青山さんの状況
青山勝男さんは70代の独身男性。1人暮らしを続けています。実家は自分が住んでいる家ですが、亡くなった兄弟姉妹も多く、家の名義や相続手続きが複雑になっていました。
ただし、独身ですでに亡くなっている場合は、相続人が限られる分、必ずしも複雑になるわけではありません。問題になるのは、生きている独身者や意思確認が難しい相続人がいる場合です。
青山さんの悩みは、こうです。
・そのため、家の売却やリフォームもできない
・1人暮らしで体力も落ちてきており、家の維持が負担になっている
「自分の住む家なのに、自由に動かせない……」毎日、青山さんはそう感じていました。
相続人は青山さんと兄の2人
青山さんの家族構成は、兄弟姉妹が多かったものの、亡くなっている人も多く、残っている青山さんの家族は次の通りです。
・長男(故人・独身)
・次女(故人・独身)
・次男(存命・既婚)
・相談者・青山さん(独身・実家住まい)
この家族では、5人中3人がすでに亡くなっており、そのほとんどが独身でした。独身者が多い場合、相続人は配偶者が不在で兄弟姉妹や直系血族に限定されるため、相続手続きが複雑になりやすく、遺産分割や税金負担も注意が必要です。
青山さんは唯一の実家住まいの独身者であるため、実家を守りつつ、適正な名義移転や財産承継を考える必要があります。
相続人は次男の兄と青山さんだけです。この条件ですと、相続はスムーズに進みそうですが……。
青山さんの兄は結婚していますが、認知症気味で意思の確認が難しい状況です。しかも兄の配偶者は、話を聞かず自己主張が強いタイプ。普段は表には出てきませんが、相続問題になると兄嫁との話し合いは不可避です。こうなると、相続登記や家の売却、リフォームなど、家に関わる意思決定が滞ってしまいます。
青山さんは「これは余談なんですが……」と話し始めました。
「兄嫁には昔から苦労させられています。関係ないことにも首を突っ込んできて引っ掻きまわすタイプ。私が結婚しなかったのも半分は兄嫁のせいなんです」
実家住まい青山さんの立場と名義の課題
青山さんは実家に住み続けているため、家屋や土地の名義を自分に変更したい状況です。
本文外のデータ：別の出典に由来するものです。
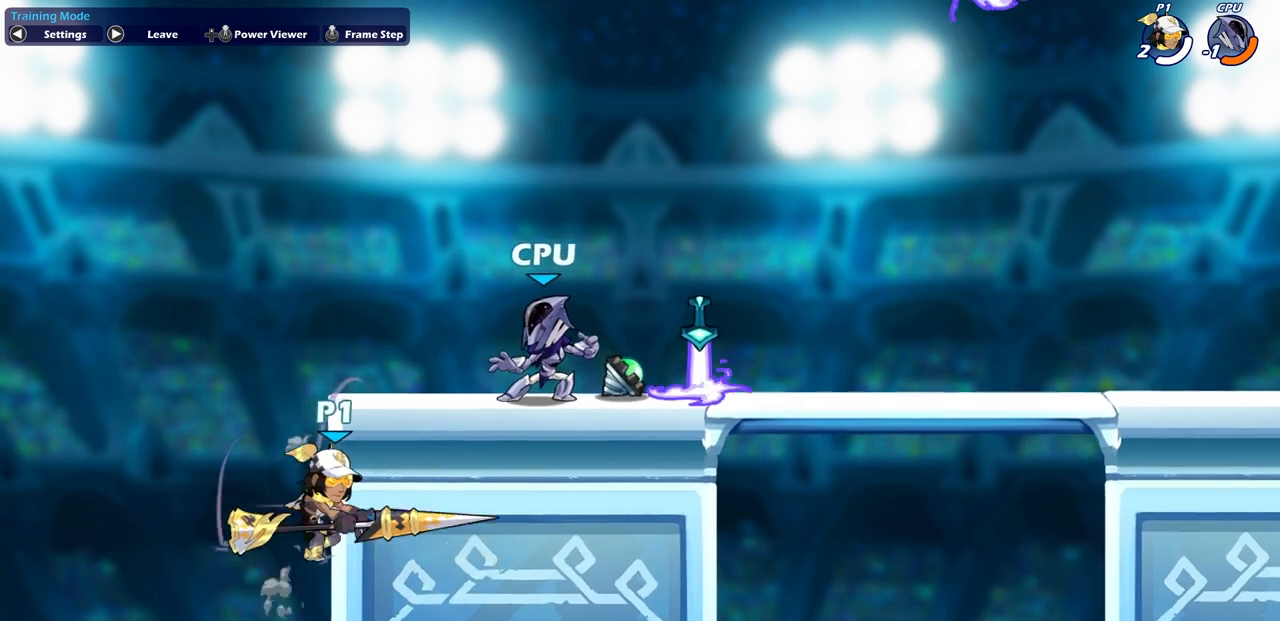
{"buttons": ["CROSS"], "left_stick": "up-right", "right_stick": "center", "events": [[117, "left_stick", "up-left"], [217, "CROSS", "down"], [317, "CROSS", "up"], [350, "left_stick", "up-right"], [400, "CROSS", "down"]]}
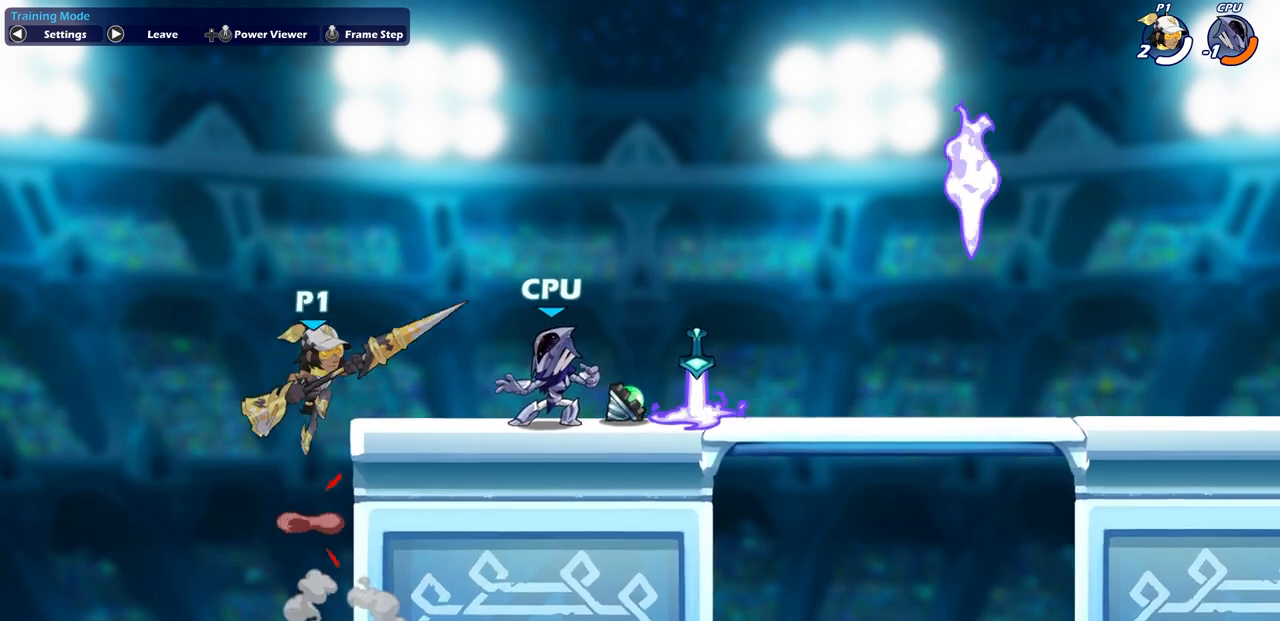
{"buttons": [], "left_stick": "right", "right_stick": "center", "events": [[33, "CROSS", "up"], [33, "left_stick", "right"]]}
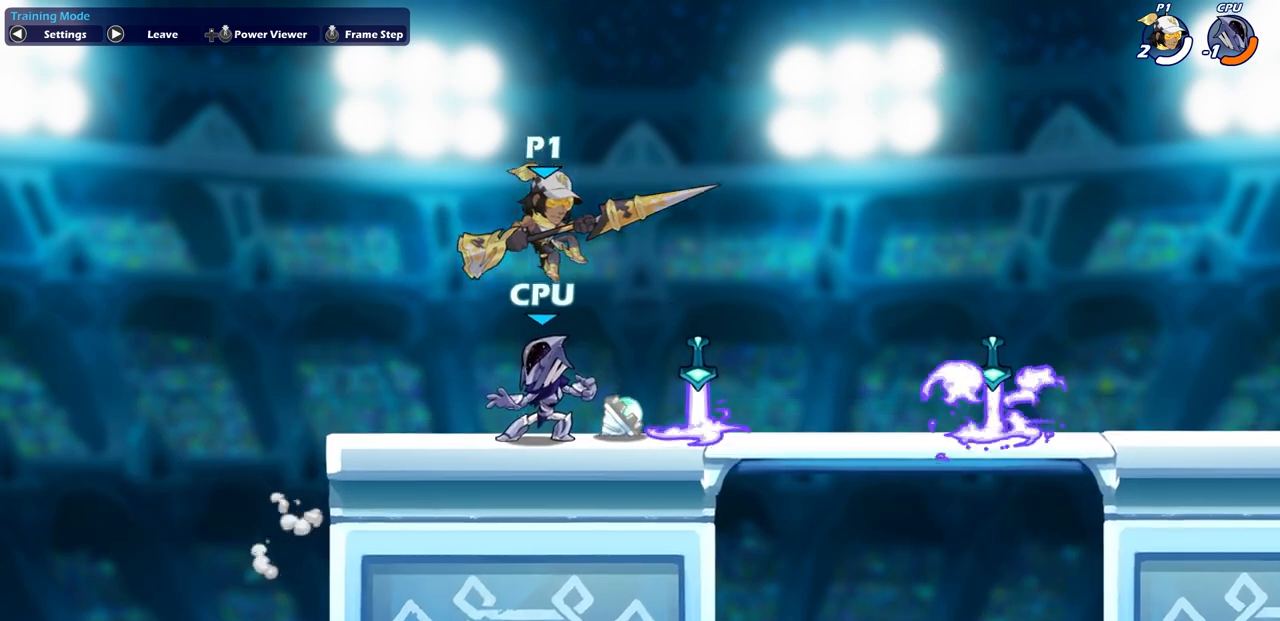
{"buttons": [], "left_stick": "right", "right_stick": "center", "events": []}
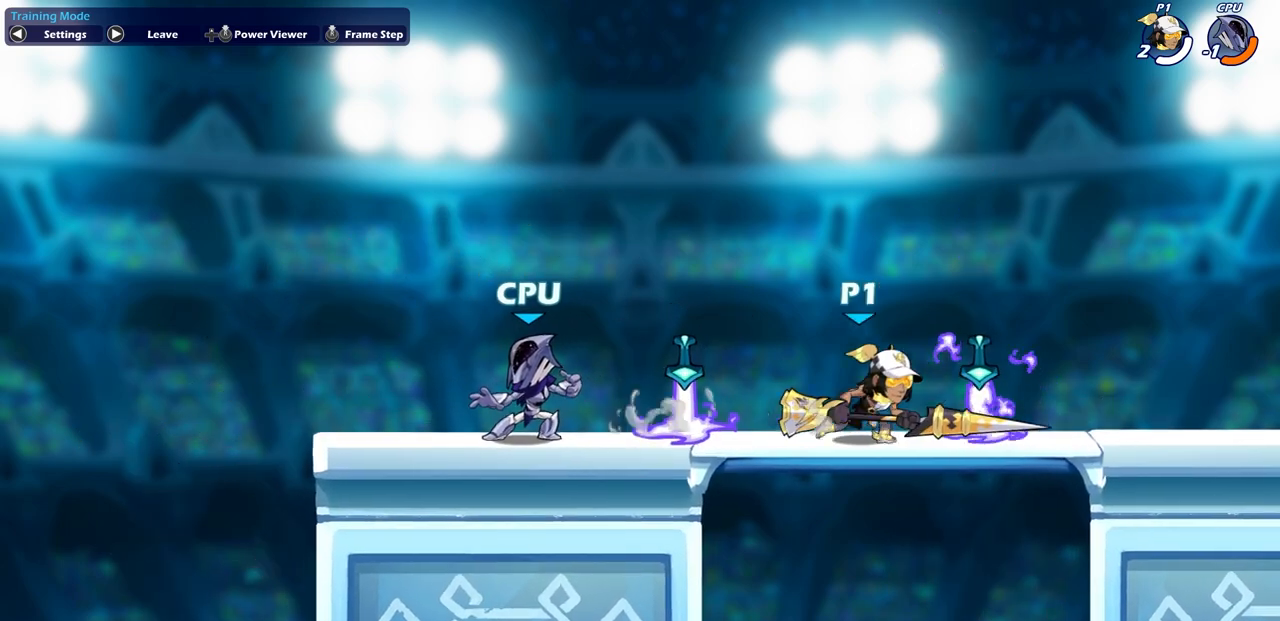
{"buttons": [], "left_stick": "right", "right_stick": "center", "events": []}
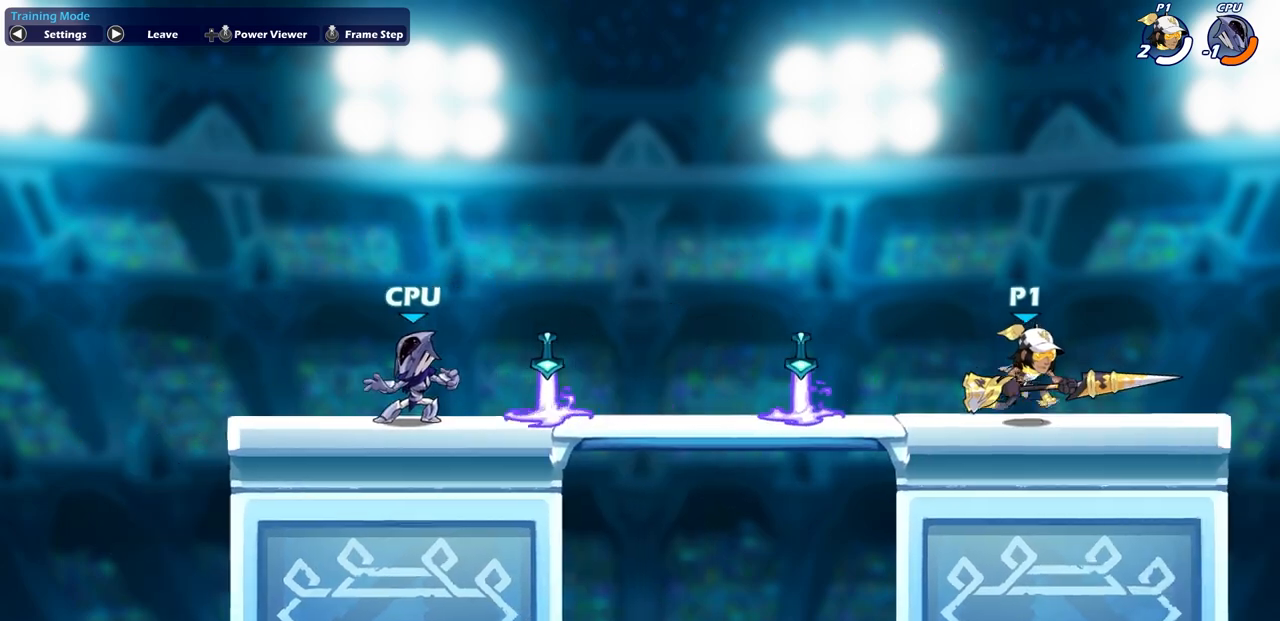
{"buttons": ["CIRCLE"], "left_stick": "center", "right_stick": "center", "events": [[50, "R2", "down"], [133, "left_stick", "down"], [167, "CIRCLE", "down"], [217, "R2", "up"], [417, "left_stick", "center"]]}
しかし、次男の兄が結婚しており、認知症の兆候が見られることから、相続手続きの窓口としての対応が困難になっています。
さらに、兄の配偶者である兄嫁が、「人の話を聞かないタイプ」であることも影響し、相続登記や名義変更の手続きが進まない状況が続いています。このようなケースでは、手続きの遅延やトラブルが発生しやすく、専門家のサポートが不可欠です。
1.認知症気味の兄の存在
遺産分割協議や登記手続きの承諾が必要な場合、兄自身が適切に判断できないことで、青山さんが名義変更を進められないリスクがあります。
2.兄嫁の協力の困難さ
前述の通り、兄嫁が人の話を聞かない性格であることから、手続きや説明を行っても理解や協力を得られにくい状況です。このため、相続登記や実家の名義変更を進める際に、青山さんが一方的に手続きを進めることができず、時間と労力がかかることが避けられません。